When I delve into the data, I find:

  • Forecasting Solution Signal Efficacy. Nine out of ten demand planning solutions I test are not improving the forecast (using Forecast Value Added analysis with the definition of a naive forecast as a three-month average of shipments.) Most initial deployments will lift, or improve the forecast error by 7-12%. Over time there is degradation. It is usually not one issue, it is the combination of data cleanliness, optimization tuning, and employee understanding/training.
  • Elongation of the Supply Chain Tail. Product proliferation results in lower volume per item. Supply chain design is normally focused on high volume products, and traditional techniques are is unable to adapt to shorter cycles.
  • Measurement. Companies struggle to measure demand accuracy. Many companies mistakenly measure demand error at a “national” or a “customer level” at a “product family” level. This is insufficient for supply chain planning. Supply chain processes require accurate data at a item/shipment level. In addition, bias is an issue. In growth companies, the forecast is usually under-forecasted while in a down market there is usually a positive bias, or the tendency to over-forecast.
  • Supply-Centric Thinking. One of the largest issues is supply-centric thinking. This includes:
    • A,B,C Analysis by Volume. This analysis is blind to demand variability.
    • Generalization of Tactics. Supply chain leaders love shiny objects–new technologies and processes. They tend to jump from one fad to another. As a result, tactics are applied across the supply chain without alignment to volume/variability analysis.
    • Wrong Metrics. In a supply-centric model, weighted MAPE is sufficient (WMAPE), but as the long tail increases, companies need to focus on MPE and MAPE. Weighting error hides the issues of intermittent demand.

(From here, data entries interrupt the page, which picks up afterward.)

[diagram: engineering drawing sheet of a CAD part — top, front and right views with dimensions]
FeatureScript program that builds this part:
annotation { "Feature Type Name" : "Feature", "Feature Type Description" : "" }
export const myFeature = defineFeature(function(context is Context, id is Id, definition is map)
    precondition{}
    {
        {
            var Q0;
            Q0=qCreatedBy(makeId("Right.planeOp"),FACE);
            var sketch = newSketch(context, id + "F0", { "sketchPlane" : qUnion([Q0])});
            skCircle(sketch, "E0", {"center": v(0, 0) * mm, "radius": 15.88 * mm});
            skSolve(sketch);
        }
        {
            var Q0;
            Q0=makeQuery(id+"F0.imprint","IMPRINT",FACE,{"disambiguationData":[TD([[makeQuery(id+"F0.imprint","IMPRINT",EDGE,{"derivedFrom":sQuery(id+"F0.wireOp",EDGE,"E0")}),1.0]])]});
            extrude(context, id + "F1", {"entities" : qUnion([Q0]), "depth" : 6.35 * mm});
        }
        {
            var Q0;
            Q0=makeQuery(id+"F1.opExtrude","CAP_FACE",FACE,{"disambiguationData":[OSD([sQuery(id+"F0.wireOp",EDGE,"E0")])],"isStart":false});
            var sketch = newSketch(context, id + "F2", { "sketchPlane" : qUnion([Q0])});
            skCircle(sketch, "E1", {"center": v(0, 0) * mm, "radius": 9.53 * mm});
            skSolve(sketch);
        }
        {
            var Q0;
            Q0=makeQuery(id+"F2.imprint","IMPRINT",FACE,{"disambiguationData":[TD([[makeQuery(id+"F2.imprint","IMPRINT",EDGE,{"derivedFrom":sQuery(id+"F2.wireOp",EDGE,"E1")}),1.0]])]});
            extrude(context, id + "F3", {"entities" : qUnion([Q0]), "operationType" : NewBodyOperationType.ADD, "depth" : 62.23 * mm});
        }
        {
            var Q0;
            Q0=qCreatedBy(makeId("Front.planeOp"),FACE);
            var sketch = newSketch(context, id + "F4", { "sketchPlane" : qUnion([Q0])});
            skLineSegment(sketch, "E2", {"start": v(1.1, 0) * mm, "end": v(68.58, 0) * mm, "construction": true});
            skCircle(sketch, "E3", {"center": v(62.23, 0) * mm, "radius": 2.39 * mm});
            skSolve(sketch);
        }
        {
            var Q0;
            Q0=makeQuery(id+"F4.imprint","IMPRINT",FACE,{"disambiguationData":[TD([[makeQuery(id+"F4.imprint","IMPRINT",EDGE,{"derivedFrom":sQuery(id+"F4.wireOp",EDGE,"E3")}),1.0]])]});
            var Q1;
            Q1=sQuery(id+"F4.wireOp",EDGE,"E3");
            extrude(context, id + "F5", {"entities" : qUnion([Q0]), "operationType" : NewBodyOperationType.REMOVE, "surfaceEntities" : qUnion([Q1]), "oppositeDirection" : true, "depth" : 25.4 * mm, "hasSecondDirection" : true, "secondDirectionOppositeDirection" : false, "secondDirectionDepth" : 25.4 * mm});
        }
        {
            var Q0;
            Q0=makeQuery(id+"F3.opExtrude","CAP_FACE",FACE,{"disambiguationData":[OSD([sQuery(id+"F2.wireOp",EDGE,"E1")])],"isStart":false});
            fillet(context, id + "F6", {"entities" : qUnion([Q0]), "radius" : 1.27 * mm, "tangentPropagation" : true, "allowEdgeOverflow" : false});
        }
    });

A Side Discussion on MAPE and WMAPE

In the discussion of MAPE versus WMAPE, to make the point, I use the example of premature babies in the hospital. (At this client, they are shorting one out of two orders due to short shipments of intermittent demand. They feel over-confident in supply chain performance because WMAPE hides the issues of demand variability with lower volume shipments. (In this client example, WMAPE of high volume predictable products is 26% versus 76% when measured at a MAPE level.)) On average in the US, 11.5% of children are born premature. Premature children require extra precautions (a different supply chain of sorts). I then ask the group a question, “Would it be acceptable to drop one out of every two premature babies from their neonatal units? You are what you measure….
Back to my client case study. In Figure 2, I share their current state of FVA analysis across the tail. The client analysis supports that at no point in the product tail is the forecast generated by their current technology and processes better than the naive forecast; yet, all the client wants to talk about is the roll-out of the current technology globally. In this discussion, I scratch my head.
Why are they not more focused on using decision support to get a better answer? And, why is there not a focus on fine-tuning the engines and applying different demand planning techniques. The answer lies in the truism, “You manage what you understand.” All too often the focus is on implementation, not getting better answers.
Demand planning is all about attention to detail at an item/location level. As the COV increases, the engine sophistication needs to change, and the organization must always answer the question, “Are my processes and technologies improving forecast error and bias? And, how does the supply chain variability affect process flows? Then based on volume and variability, what are the right techniques to apply to each supply chain?”
Figure 2. A Client Case Study

 
 
 
Yes, I strongly believe COV helps companies get their groove on… It helps companies understand the rhythm and flows of the supply chain dance…
All I can say is shake it on this Valentines Day.  Dance to the rhythm…
I look forward to hearing your feedback.